National Democrats, including the Democratic National Committee’s vice chair, Rep. Keith Ellison (D-Minn.), had begun to criticize the IDC, and arguments about it spilled over into the party’s debates about rules for the 2020 presidential primary. And the IDC’s opponents do not believe that this saga is over.

What was the IDC? Founded seven years ago, after Republicans won control of the New York state Senate, it began as a coalition of four Democrats who, in Klein’s words, “could no longer in good conscience support the present Democratic leadership.” They lost nothing by breaking with their minority-status party; they gained clout by working with Republicans. In 2012, Democrats won a majority of state Senate seats, but the IDC stayed in formation, and the odd coalition continued for years, with even more Democrats climbing on board.

Why did it disband? Ask a liberal, and they’ll say it was the pressure that 60-odd progressive groups, eight primary challengers, and Cynthia Nixon put on the governing coalition.

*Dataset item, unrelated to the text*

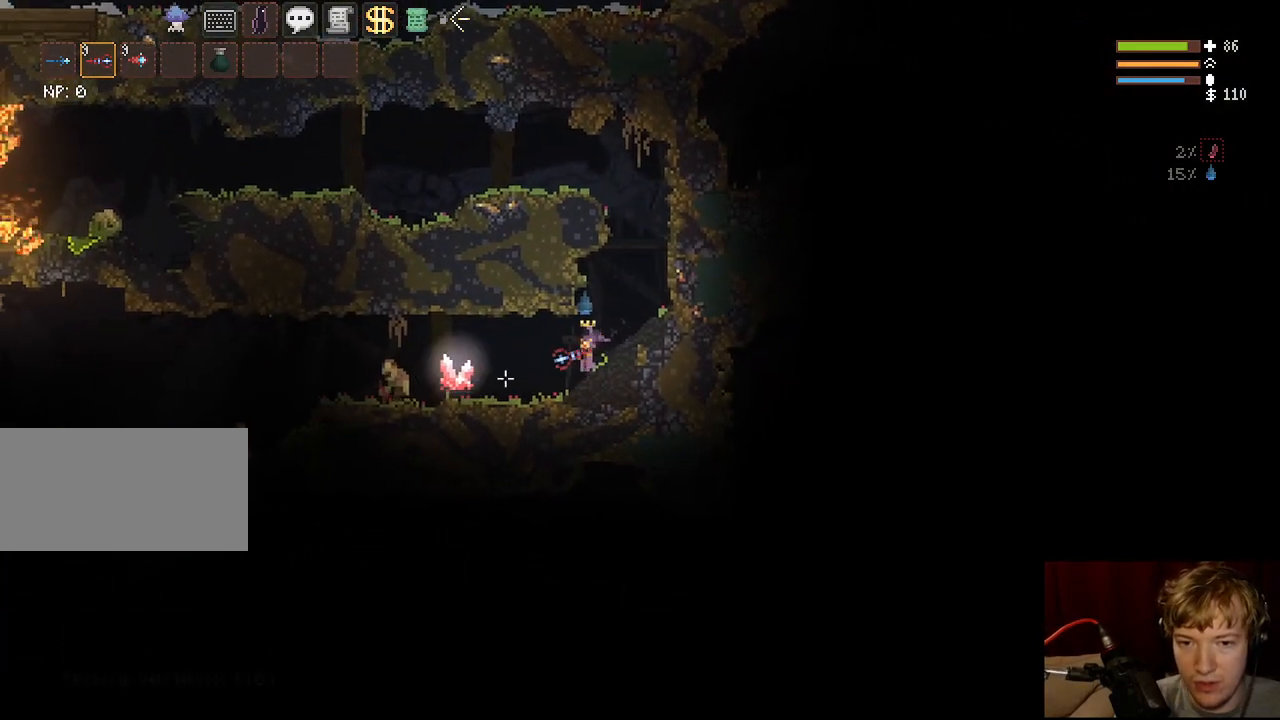
{"keys": ["a"], "mouse": [], "events": [[50, "space", "down"], [200, "space", "up"], [267, "d", "up"], [433, "a", "down"]]}
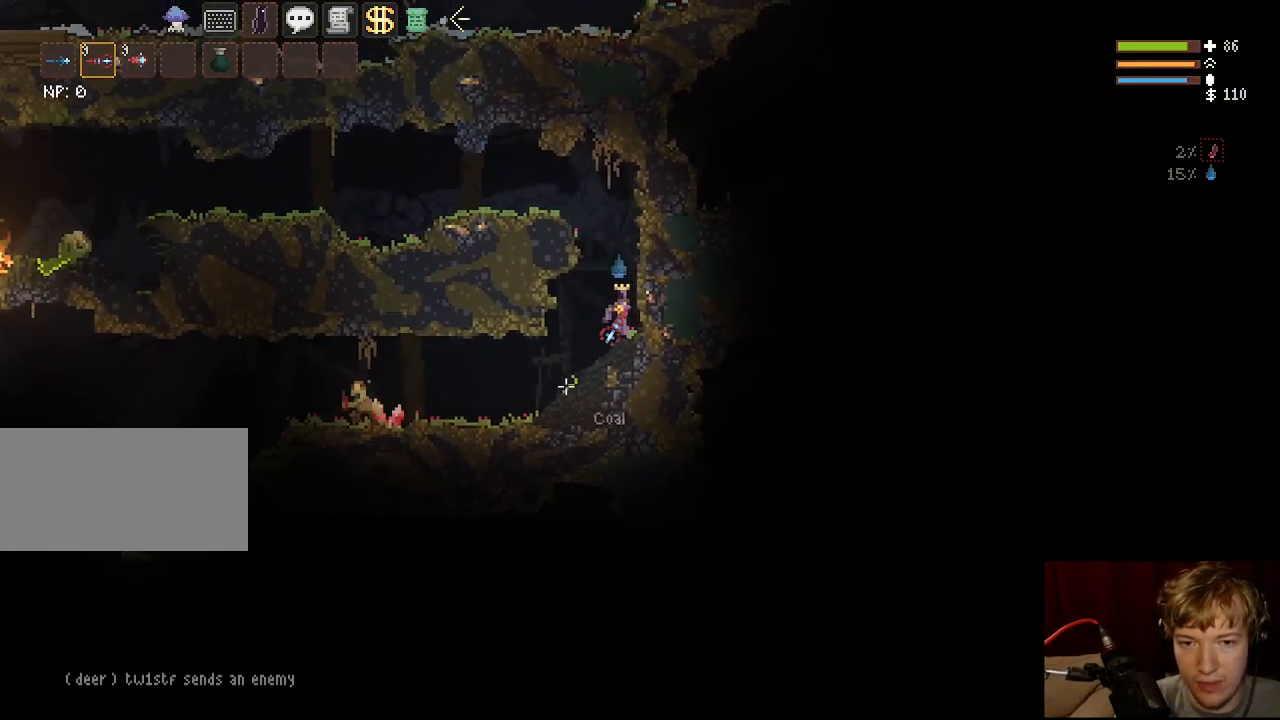
{"keys": ["a"], "mouse": [], "events": []}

Ask Cuomo, and he’ll say it wasn’t that at all — it was about Democrats rediscovering what they stood for. Ask the reporters who exposed how IDC membership was helping some senators pad their salaries, and they’ll tell you the politics became unsustainable.

Are liberals happy about this? No, they’re not, for three reasons. One: They worry that this will sap momentum for their primary challengers. Two: The Senate’s work is largely finished this year, after last week, when the IDC-empowered Republicans signed off on a budget that funded some liberal priorities but left big ones — early voting, the Dream Act — on the cutting-room floor. Three: They do not trust Cuomo or Klein, and this is not the first time they’ve been told that the IDC is packing up.

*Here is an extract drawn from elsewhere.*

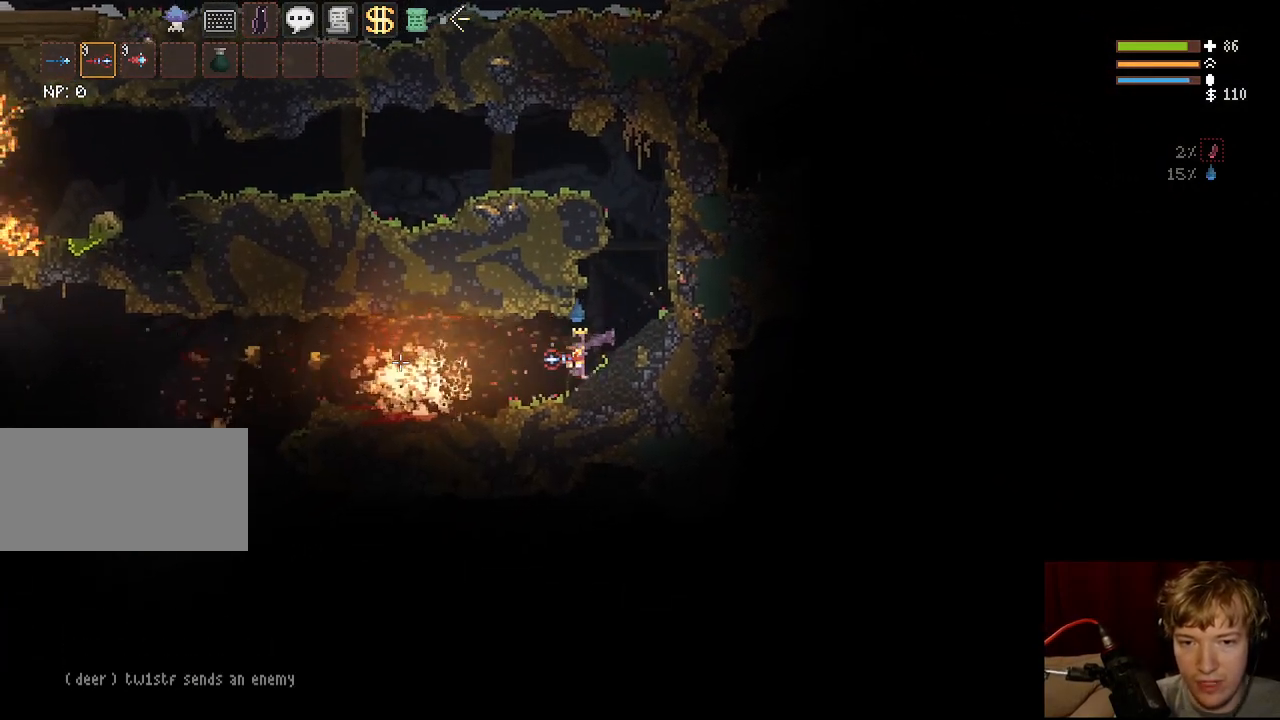
{"keys": ["a"], "mouse": [], "events": [[117, "space", "down"], [217, "space", "up"]]}
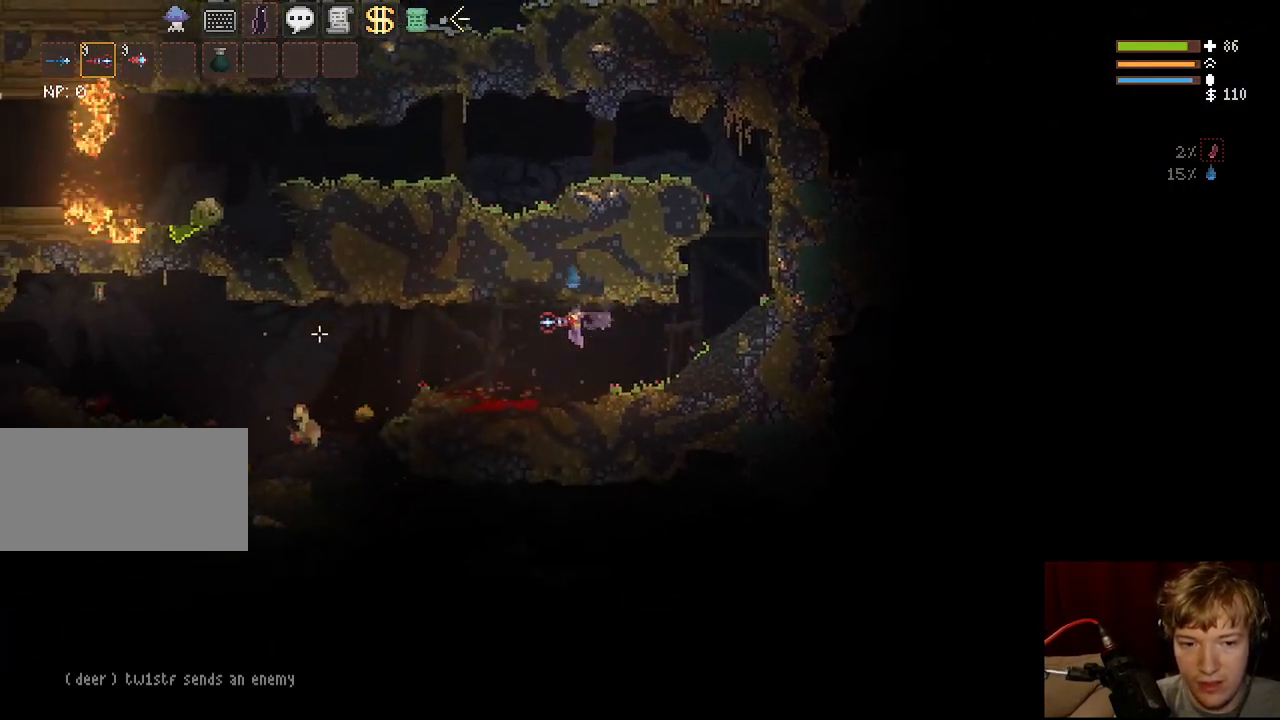
{"keys": ["a"], "mouse": [], "events": [[250, "space", "down"], [383, "space", "up"]]}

Who runs the state Senate now? Republicans. Even if Democrats win two special Senate elections this month — they held both seats previously — they will have 32 members to the GOP’s 31. The wrinkle is that one of those Democrats is Sen. Simcha Felder, who decided almost immediately after winning that he could deliver more for his conservative Brooklyn district by sticking with Republicans — a position he reaffirmed Wednesday. And Senate rules require 38 votes to change a leader in mid-session, ensuring that Sen. John J. Flanagan, the Republican leader, will stay in power through the 2018 election.”

All this is a bit confusing but if we sift out some of the smoke, it should in the long run be a good thing for the Democratic Party in New York.  Now, if only Governor Andrew Cuomo and New York City Mayor Bill de Blasio would patch up their differences, we would have a very powerful Democratic Party in the state.